1. AIDS/STD prevention and control program shall be implemented in all levels of STD service facilities.

2. Acceptable, affordable and effective case management of patients with STD shall be made accessible to all individuals through the general health care system including Maternal and Child Health Services (MCHS), Family Planning (FP) and other medical services, whenever possible.

3. Syndromic management, which includes diagnosis based on recognizable groups of signs and symptoms and provision of treatment against the majority of organisms producing the syndrome, shall be applied when and where reliable laboratory diagnostic support is not consistently available.

4. Designated referral sites with appropriate laboratory support to STD diagnosis shall be made available at least on a regional level.

5. The role of Social Hygiene Clinics shall be expanded to provide STD services not only for special populations but also for the general community, and where appropriate, provide services to referral from other levels of health care system.

6. The promotion of STD health–seeking behavior, as a priority, shall be included in the local or national HIV/STD plans.

7. Drugs used for STD management shall be in accordance with the updated STD Treatment Guidelines of the Department.

8. The Department of Health in collaboration with the local government units shall ensure that doctors, nurses, midwives, pharmacists and other health care workers both hospital and community based, receive appropriate training on STD case management.

9. The existing reporting system for STD surveillance shall be strengthened and be made culturally appropriate in collaboration with the local government units and other health–related agencies.

10.  Operational research necessary to the performance of the National AIDS/STD Prevention and Control Program, including microbiological surveys, shall be coordinated by the AIDS/STD Unit. NASPCP shall see to it that significant results shall be disseminated and acted upon appropriately.

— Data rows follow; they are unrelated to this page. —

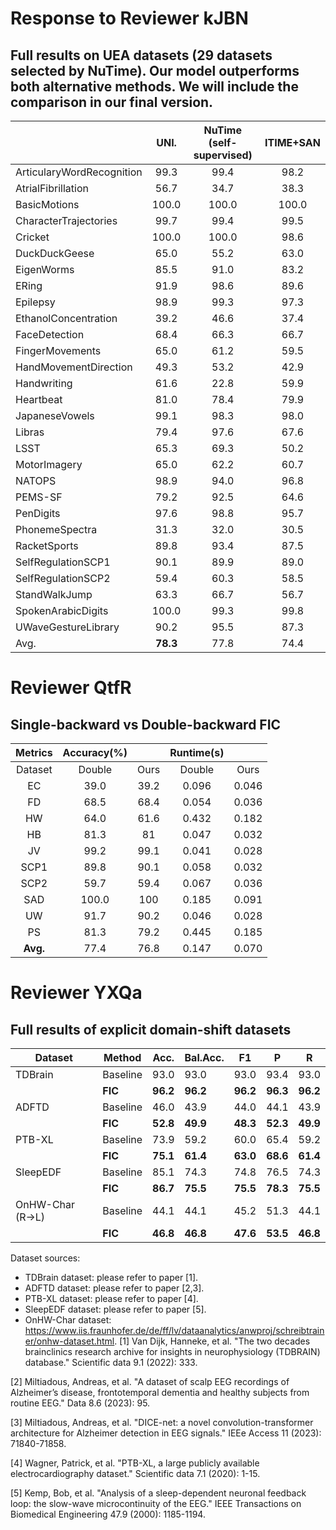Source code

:# Response to Reviewer kJBN


## Full results on UEA datasets (29 datasets selected by NuTime). Our model outperforms both alternative methods. We will include the comparison in our final version.
|  | UNI. | NuTime (self-supervised) | ITIME+SAN |
|---|:---:|:---:|:---:|
| ArticularyWordRecognition | 99.3 | 99.4 | 98.2 |
| AtrialFibrillation | 56.7 | 34.7 | 38.3 |
| BasicMotions | 100.0 | 100.0 | 100.0 |
| CharacterTrajectories | 99.7 | 99.4 | 99.5 |
| Cricket | 100.0 | 100.0 | 98.6 |
| DuckDuckGeese | 65.0 | 55.2 | 63.0 |
| EigenWorms | 85.5 | 91.0 | 83.2 |
| ERing | 91.9 | 98.6 | 89.6 |
| Epilepsy | 98.9 | 99.3 | 97.3 |
| EthanolConcentration | 39.2 | 46.6 | 37.4 |
| FaceDetection | 68.4 | 66.3 | 66.7 |
| FingerMovements | 65.0 | 61.2 | 59.5 |
| HandMovementDirection | 49.3 | 53.2 | 42.9 |
| Handwriting | 61.6 | 22.8 | 59.9 |
| Heartbeat | 81.0 | 78.4 | 79.9 |
| JapaneseVowels | 99.1 | 98.3 | 98.0 |
| Libras | 79.4 | 97.6 | 67.6 |
| LSST | 65.3 | 69.3 | 50.2 |
| MotorImagery | 65.0 | 62.2 | 60.7 |
| NATOPS | 98.9 | 94.0 | 96.8 |
| PEMS-SF | 79.2 | 92.5 | 64.6 |
| PenDigits | 97.6 | 98.8 | 95.7 |
| PhonemeSpectra | 31.3 | 32.0 | 30.5 |
| RacketSports | 89.8 | 93.4 | 87.5 |
| SelfRegulationSCP1 | 90.1 | 89.9 | 89.0 |
| SelfRegulationSCP2 | 59.4 | 60.3 | 58.5 |
| StandWalkJump | 63.3 | 66.7 | 56.7 |
| SpokenArabicDigits | 100.0 | 99.3 | 99.8 |
| UWaveGestureLibrary | 90.2 | 95.5 | 87.3 |
| Avg. | **78.3** | 77.8 | 74.4 |

# Reviewer QtfR

## Single-backward vs Double-backward FIC
|Metrics|Accuracy(%)||Runtime(s)||
|:-:|:-:|:-:|:-:|:-:|
|Dataset|Double|Ours|Double|Ours|
|EC|39.0|39.2|0.096|0.046|
|FD|68.5|68.4|0.054|0.036|
|HW|64.0|61.6|0.432|0.182|
|HB|81.3|81|0.047|0.032|
|JV|99.2|99.1|0.041|0.028|
|SCP1|89.8|90.1|0.058|0.032|
|SCP2|59.7|59.4|0.067|0.036|
|SAD|100.0|100|0.185|0.091|
|UW|91.7|90.2|0.046|0.028|
|PS|81.3|79.2|0.445|0.185|
|**Avg.**|77.4|76.8|0.147|0.070|

# Reviewer YXQa

## Full results of explicit domain-shift datasets
|Dataset|Method|Acc.|Bal.Acc.|F1|P|R|
|---|---|---|---|---|---|---|
|TDBrain|Baseline|93.0|93.0|93.0|93.4|93.0|
||**FIC**|**96.2**|**96.2**|**96.2**|**96.3**|**96.2**|
|ADFTD|Baseline|46.0|43.9|44.0|44.1|43.9|
||**FIC**|**52.8**|**49.9**|**48.3**|**52.3**|**49.9**|
|PTB-XL|Baseline|73.9|59.2|60.0|65.4|59.2|
||**FIC**|**75.1**|**61.4**|**63.0**|**68.6**|**61.4**|
|SleepEDF|Baseline|85.1|74.3|74.8|76.5|74.3|
||**FIC**|**86.7**|**75.5**|**75.5**|**78.3**|**75.5**|
|OnHW-Char (R→L)|Baseline|44.1|44.1|45.2|51.3|44.1|
||**FIC**|**46.8**|**46.8**|**47.6**|**53.5**|**46.8**|


Dataset sources:
- TDBrain dataset: please refer to paper [1].
- ADFTD dataset: please refer to paper [2,3].
- PTB-XL dataset: please refer to paper [4].
- SleepEDF dataset: please refer to paper [5].
- OnHW-Char dataset: https://www.iis.fraunhofer.de/de/ff/lv/dataanalytics/anwproj/schreibtrainer/onhw-dataset.html.
[1] Van Dijk, Hanneke, et al. "The two decades brainclinics research archive for insights in neurophysiology (TDBRAIN) database." Scientific data 9.1 (2022): 333.

[2] Miltiadous, Andreas, et al. "A dataset of scalp EEG recordings of Alzheimer’s disease, frontotemporal dementia and healthy subjects from routine EEG." Data 8.6 (2023): 95.

[3] Miltiadous, Andreas, et al. "DICE-net: a novel convolution-transformer architecture for Alzheimer detection in EEG signals." IEEe Access 11 (2023): 71840-71858.

[4] Wagner, Patrick, et al. "PTB-XL, a large publicly available electrocardiography dataset." Scientific data 7.1 (2020): 1-15.

[5] Kemp, Bob, et al. "Analysis of a sleep-dependent neuronal feedback loop: the slow-wave microcontinuity of the EEG." IEEE Transactions on Biomedical Engineering 47.9 (2000): 1185-1194.




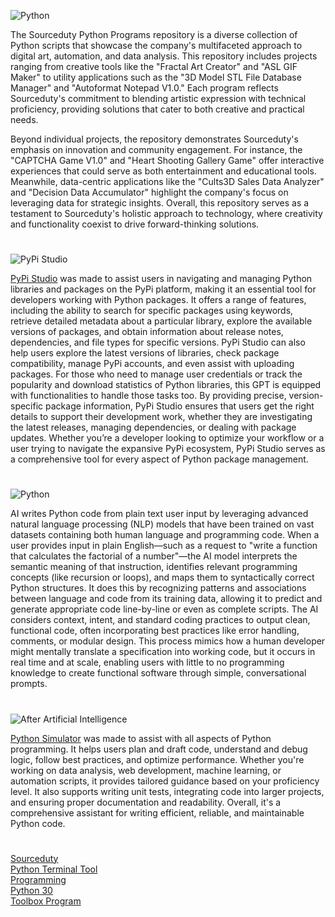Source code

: ![Python](https://github.com/user-attachments/assets/e73d320c-95ed-411b-b679-17c82ca86d81)

The Sourceduty Python Programs repository is a diverse collection of Python scripts that showcase the company's multifaceted approach to digital art, automation, and data analysis. This repository includes projects ranging from creative tools like the "Fractal Art Creator" and "ASL GIF Maker" to utility applications such as the "3D Model STL File Database Manager" and "Autoformat Notepad V1.0." Each program reflects Sourceduty's commitment to blending artistic expression with technical proficiency, providing solutions that cater to both creative and practical needs.

Beyond individual projects, the repository demonstrates Sourceduty's emphasis on innovation and community engagement. For instance, the "CAPTCHA Game V1.0" and "Heart Shooting Gallery Game" offer interactive experiences that could serve as both entertainment and educational tools. Meanwhile, data-centric applications like the "Cults3D Sales Data Analyzer" and "Decision Data Accumulator" highlight the company's focus on leveraging data for strategic insights. Overall, this repository serves as a testament to Sourceduty's holistic approach to technology, where creativity and functionality coexist to drive forward-thinking solutions.

#

![PyPi Studio](https://github.com/user-attachments/assets/6962be60-7fe1-42e1-8923-0629f3726b4d)

[PyPi Studio](https://chatgpt.com/g/g-682fb476dd048191800bdbc557bd7e9a-pypi-studio) was made to assist users in navigating and managing Python libraries and packages on the PyPi platform, making it an essential tool for developers working with Python packages. It offers a range of features, including the ability to search for specific packages using keywords, retrieve detailed metadata about a particular library, explore the available versions of packages, and obtain information about release notes, dependencies, and file types for specific versions. PyPi Studio can also help users explore the latest versions of libraries, check package compatibility, manage PyPi accounts, and even assist with uploading packages. For those who need to manage user credentials or track the popularity and download statistics of Python libraries, this GPT is equipped with functionalities to handle those tasks too. By providing precise, version-specific package information, PyPi Studio ensures that users get the right details to support their development work, whether they are investigating the latest releases, managing dependencies, or dealing with package updates. Whether you’re a developer looking to optimize your workflow or a user trying to navigate the expansive PyPi ecosystem, PyPi Studio serves as a comprehensive tool for every aspect of Python package management.

#

![Python](https://github.com/user-attachments/assets/03f48e8f-3fae-4937-8ce8-c9eb7f83ff4b)

AI writes Python code from plain text user input by leveraging advanced natural language processing (NLP) models that have been trained on vast datasets containing both human language and programming code. When a user provides input in plain English—such as a request to "write a function that calculates the factorial of a number"—the AI model interprets the semantic meaning of that instruction, identifies relevant programming concepts (like recursion or loops), and maps them to syntactically correct Python structures. It does this by recognizing patterns and associations between language and code from its training data, allowing it to predict and generate appropriate code line-by-line or even as complete scripts. The AI considers context, intent, and standard coding practices to output clean, functional code, often incorporating best practices like error handling, comments, or modular design. This process mimics how a human developer might mentally translate a specification into working code, but it occurs in real time and at scale, enabling users with little to no programming knowledge to create functional software through simple, conversational prompts.

#

![After Artificial Intelligence](https://github.com/user-attachments/assets/8b9c51cb-035e-4303-b1d6-6e81fc81045a)

[Python Simulator](https://chatgpt.com/g/g-NLUSBfccY-python-simulator) was made to assist with all aspects of Python programming. It helps users plan and draft code, understand and debug logic, follow best practices, and optimize performance. Whether you're working on data analysis, web development, machine learning, or automation scripts, it provides tailored guidance based on your proficiency level. It also supports writing unit tests, integrating code into larger projects, and ensuring proper documentation and readability. Overall, it's a comprehensive assistant for writing efficient, reliable, and maintainable Python code.

#

[Sourceduty](https://sourceduty.com/)
<br>
[Python Terminal Tool](https://chatgpt.com/g/g-682b19fda5e48191879463ff4f8254cb-python-terminal-tool)
<br>
[Programming](https://github.com/sourceduty/Programming)
<br>
[Python 30](https://github.com/sourceduty/Python_30)
<br>
[Toolbox Program](https://chatgpt.com/g/g-682bc5040d448191ac79e2551465741d-toolbox-program)
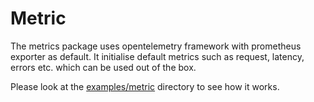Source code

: # Metric

The metrics package uses opentelemetry framework with prometheus exporter as default. It initialise default metrics such as request, latency, errors etc. which can be used out of the box.

Please look at the [examples/metric](../examples/metric/) directory to see how it works.
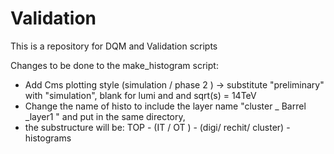 # Validation
This is a repository for DQM and Validation scripts

Changes to be done to the make_histogram script: 
- Add Cms plotting style (simulation / phase 2 ) -> substitute "preliminary" with "simulation", blank for lumi and and sqrt(s) = 14TeV
- Change the name of histo to include the layer name "cluster _ Barrel _layer1 " and put in the same directory, 
- the substructure will be: TOP - (IT / OT ) - (digi/ rechit/ cluster) - histograms 
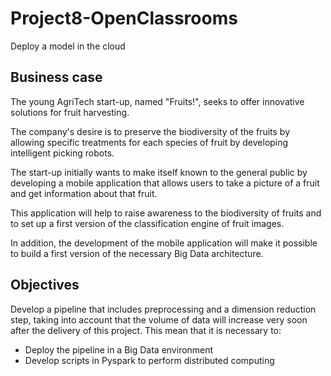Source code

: # Project8-OpenClassrooms
Deploy a model in the cloud

## Business case
The young AgriTech start-up, named "Fruits!",
seeks to offer innovative solutions for fruit harvesting.

The company's desire is to preserve the biodiversity of the fruits
by allowing specific treatments for each species of fruit
by developing intelligent picking robots.

The start-up initially wants to make itself known to the general public by developing a mobile application that allows
users to take a picture of a fruit and get information about that fruit.

This application will help to raise awareness 
to the biodiversity of fruits and to set up a first version of the classification engine of fruit images.

In addition, the development of the mobile application will make it possible to build a first version of the necessary Big Data architecture.
## Objectives 

Develop a pipeline that
includes preprocessing and a dimension reduction step, taking into account that the volume of data will increase very soon after the delivery of this project. This mean that it is necessary to:
 - Deploy the pipeline in a Big Data environment
 - Develop scripts in Pyspark to perform distributed computing
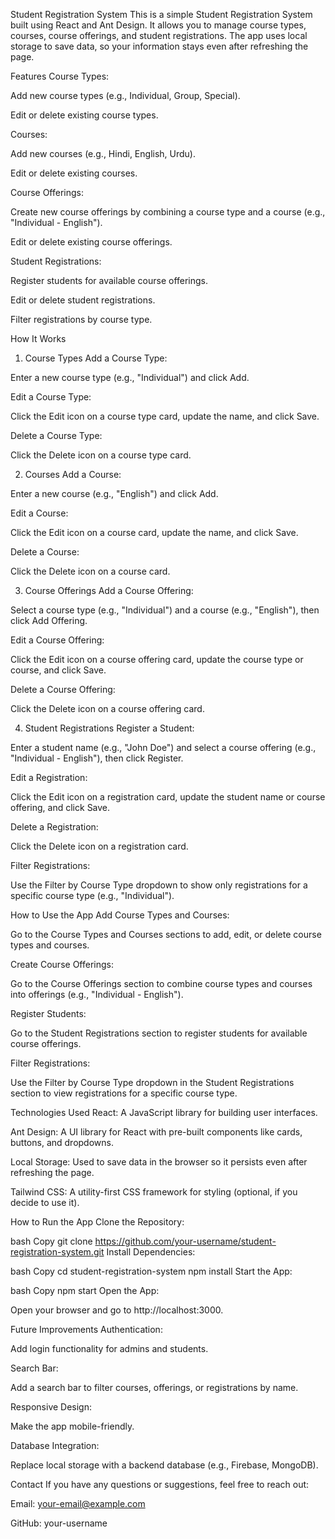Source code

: Student Registration System
This is a simple Student Registration System built using React and Ant Design. It allows you to manage course types, courses, course offerings, and student registrations. The app uses local storage to save data, so your information stays even after refreshing the page.

Features
Course Types:

Add new course types (e.g., Individual, Group, Special).

Edit or delete existing course types.

Courses:

Add new courses (e.g., Hindi, English, Urdu).

Edit or delete existing courses.

Course Offerings:

Create new course offerings by combining a course type and a course (e.g., "Individual - English").

Edit or delete existing course offerings.

Student Registrations:

Register students for available course offerings.

Edit or delete student registrations.

Filter registrations by course type.

How It Works

1. Course Types
   Add a Course Type:

Enter a new course type (e.g., "Individual") and click Add.

Edit a Course Type:

Click the Edit icon on a course type card, update the name, and click Save.

Delete a Course Type:

Click the Delete icon on a course type card.

2. Courses
   Add a Course:

Enter a new course (e.g., "English") and click Add.

Edit a Course:

Click the Edit icon on a course card, update the name, and click Save.

Delete a Course:

Click the Delete icon on a course card.

3. Course Offerings
   Add a Course Offering:

Select a course type (e.g., "Individual") and a course (e.g., "English"), then click Add Offering.

Edit a Course Offering:

Click the Edit icon on a course offering card, update the course type or course, and click Save.

Delete a Course Offering:

Click the Delete icon on a course offering card.

4. Student Registrations
   Register a Student:

Enter a student name (e.g., "John Doe") and select a course offering (e.g., "Individual - English"), then click Register.

Edit a Registration:

Click the Edit icon on a registration card, update the student name or course offering, and click Save.

Delete a Registration:

Click the Delete icon on a registration card.

Filter Registrations:

Use the Filter by Course Type dropdown to show only registrations for a specific course type (e.g., "Individual").

How to Use the App
Add Course Types and Courses:

Go to the Course Types and Courses sections to add, edit, or delete course types and courses.

Create Course Offerings:

Go to the Course Offerings section to combine course types and courses into offerings (e.g., "Individual - English").

Register Students:

Go to the Student Registrations section to register students for available course offerings.

Filter Registrations:

Use the Filter by Course Type dropdown in the Student Registrations section to view registrations for a specific course type.

Technologies Used
React: A JavaScript library for building user interfaces.

Ant Design: A UI library for React with pre-built components like cards, buttons, and dropdowns.

Local Storage: Used to save data in the browser so it persists even after refreshing the page.

Tailwind CSS: A utility-first CSS framework for styling (optional, if you decide to use it).

How to Run the App
Clone the Repository:

bash
Copy
git clone https://github.com/your-username/student-registration-system.git
Install Dependencies:

bash
Copy
cd student-registration-system
npm install
Start the App:

bash
Copy
npm start
Open the App:

Open your browser and go to http://localhost:3000.

Future Improvements
Authentication:

Add login functionality for admins and students.

Search Bar:

Add a search bar to filter courses, offerings, or registrations by name.

Responsive Design:

Make the app mobile-friendly.

Database Integration:

Replace local storage with a backend database (e.g., Firebase, MongoDB).


Contact
If you have any questions or suggestions, feel free to reach out:

Email: your-email@example.com

GitHub: your-username
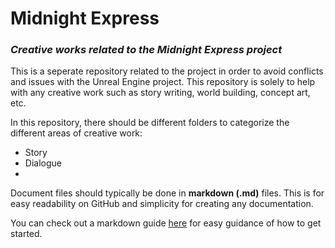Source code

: # Midnight Express
### *Creative works related to the Midnight Express project*
This is a seperate repository related to the project in order to avoid conflicts and issues with the Unreal Engine project. This repository is solely to help with any creative work such as story writing, world building, concept art, etc.

In this repository, there should be different folders to categorize the different areas of creative work:
- Story
- Dialogue
- 

Document files should typically be done in __**markdown (.md)**__ files. This is for easy readability on GitHub and simplicity for creating any documentation.

You can check out a markdown guide [here](https://medium.com/analytics-vidhya/writing-github-readme-e593f278a796) for easy guidance of how to get started.
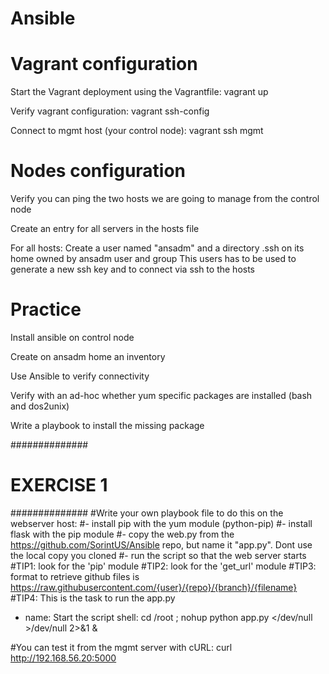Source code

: # Ansible

# Vagrant configuration
Start the Vagrant deployment using the Vagrantfile:
vagrant up

Verify vagrant configuration:
vagrant ssh-config

Connect to mgmt host (your control node):
vagrant ssh mgmt

# Nodes configuration
Verify you can ping the two hosts we are going to manage from the control node

Create an entry for all servers in the hosts file

For all hosts:
Create a user named "ansadm" and a directory .ssh on its home owned by ansadm user and group
This users has to be used to generate a new ssh key and to connect via ssh to the hosts

# Practice

Install ansible on control node

Create on ansadm home an inventory

Use Ansible to verify connectivity

Verify with an ad-hoc whether yum specific packages are installed (bash and dos2unix)

Write a playbook to install the missing package


##############
# EXERCISE 1 #
##############
#Write your own playbook file to do this on the webserver host:
#- install pip with the yum module (python-pip)
#- install flask with the pip module
#- copy the web.py from the https://github.com/SorintUS/Ansible repo, but name it "app.py". Dont use the local copy you cloned
#- run the script so that the web server starts
#TIP1: look for the 'pip' module
#TIP2: look for the 'get_url' module
#TIP3: format to retrieve github files is https://raw.githubusercontent.com/{user}/{repo}/{branch}/{filename}
#TIP4: This is the task to run the app.py

  - name: Start the script
    shell: cd /root ;  nohup python app.py </dev/null >/dev/null 2>&1 &

#You can test it from the mgmt server with cURL:
curl http://192.168.56.20:5000
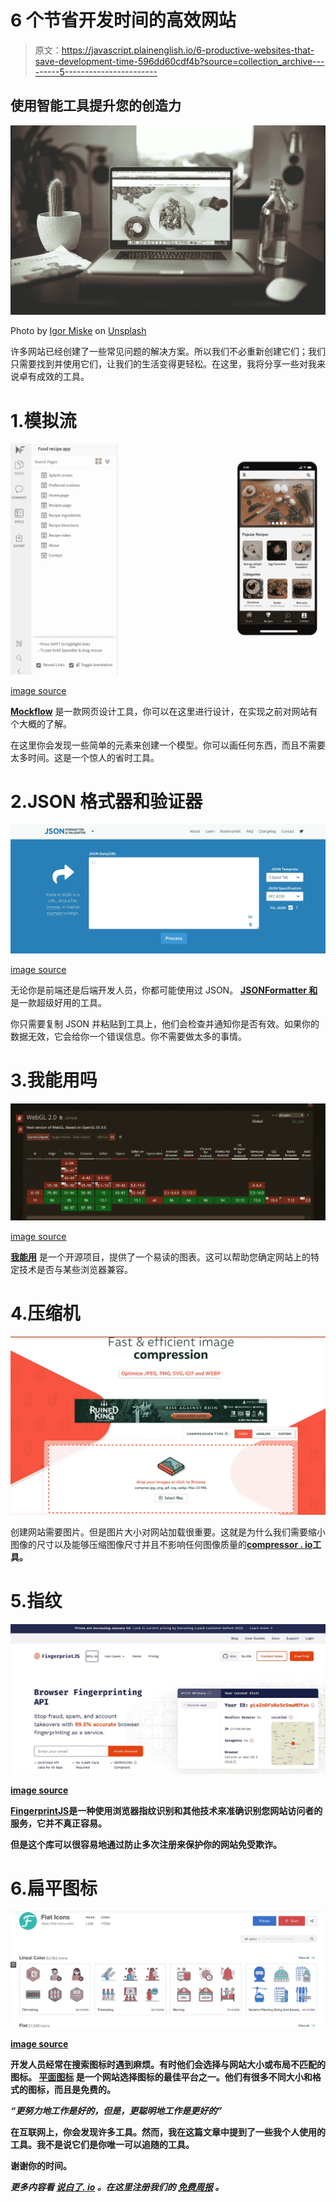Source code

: # 6 个节省开发时间的高效网站

> 原文：<https://javascript.plainenglish.io/6-productive-websites-that-save-development-time-596dd60cdf4b?source=collection_archive---------5----------------------->

## 使用智能工具提升您的创造力

![](img/d40cf362d96cfa28367854e00e3412e7.png)

Photo by [Igor Miske](https://unsplash.com/@igormiske?utm_source=medium&utm_medium=referral) on [Unsplash](https://unsplash.com?utm_source=medium&utm_medium=referral)

许多网站已经创建了一些常见问题的解决方案。所以我们不必重新创建它们；我们只需要找到并使用它们，让我们的生活变得更轻松。在这里，我将分享一些对我来说卓有成效的工具。

# 1.模拟流

![](img/0549c16b5edf891b48575188fe8989a2.png)

[image source](https://mockflow.com/)

[**Mockflow**](https://mockflow.com/pricing/) 是一款网页设计工具，你可以在这里进行设计，在实现之前对网站有个大概的了解。

在这里你会发现一些简单的元素来创建一个模型。你可以画任何东西，而且不需要太多时间。这是一个惊人的省时工具。

# 2.JSON 格式器和验证器

![](img/8d644f2203099b86bd9b2fa14121bb05.png)

[image source](https://jsonformatter.curiousconcept.com/#)

无论你是前端还是后端开发人员，你都可能使用过 JSON。 [**JSONFormatter 和**](https://jsonformatter.curiousconcept.com/#) 是一款超级好用的工具。

你只需要复制 JSON 并粘贴到工具上，他们会检查并通知你是否有效。如果你的数据无效，它会给你一个错误信息。你不需要做太多的事情。

# 3.我能用吗

![](img/c02455912e6986405e65c97f38df3c9c.png)

[image source](https://caniuse.com/)

[**我能用**](https://caniuse.com/) 是一个开源项目，提供了一个易读的图表。这可以帮助您确定网站上的特定技术是否与某些浏览器兼容。

# 4.压缩机

![](img/8c466c7170d96c4da625536427a830e4.png)

创建网站需要图片。但是图片大小对网站加载很重要。这就是为什么我们需要缩小图像的尺寸以及能够压缩图像尺寸并且不影响任何图像质量的[**compressor . io**](https://compressor.io/)**工具。**

# **5.指纹**

**![](img/73c80c8c0ecb34714f117f49121cfbb6.png)**

**[image source](https://fingerprintjs.com/)**

**[**FingerprintJS**](https://fingerprintjs.com/)是一种使用浏览器指纹识别和其他技术来准确识别您网站访问者的服务，它并不真正容易。**

**但是这个库可以很容易地通过防止多次注册来保护你的网站免受欺诈。**

# **6.扁平图标**

**![](img/32dc6e9ce98d15521186929bf92e197b.png)**

**[image source](https://www.flaticon.com/)**

**开发人员经常在搜索图标时遇到麻烦。有时他们会选择与网站大小或布局不匹配的图标。
[**平面图标**](https://www.flaticon.com/) 是一个网站选择图标的最佳平台之一。他们有很多不同大小和格式的图标，而且是免费的。**

***“更努力地工作是好的，但是，更聪明地工作是更好的”***

**在互联网上，你会发现许多工具。然而，我在这篇文章中提到了一些我个人使用的工具。我不是说它们是你唯一可以追随的工具。**

**谢谢你的时间。**

***更多内容看* [*说白了. io*](http://plainenglish.io/) *。在这里注册我们的* [*免费周报*](http://newsletter.plainenglish.io/) *。***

11.  The program shall encourage case findings in vulnerable populations e.g. registered and unregistered sex workers and asymptomatic patients at increased risk of infection. Routine testing for syphilis among pregnant women shall be encouraged at all health care facilities such as hospital, primary health care centers, etc. and where resources can be made available should be free of charge

Specific guidelines to implement the above policies shall be formulated and widely disseminated through the AIDS/STD Unit to all programs and services involved in the prevention and control of STD in the Philippines.

This order shall take effect immediately.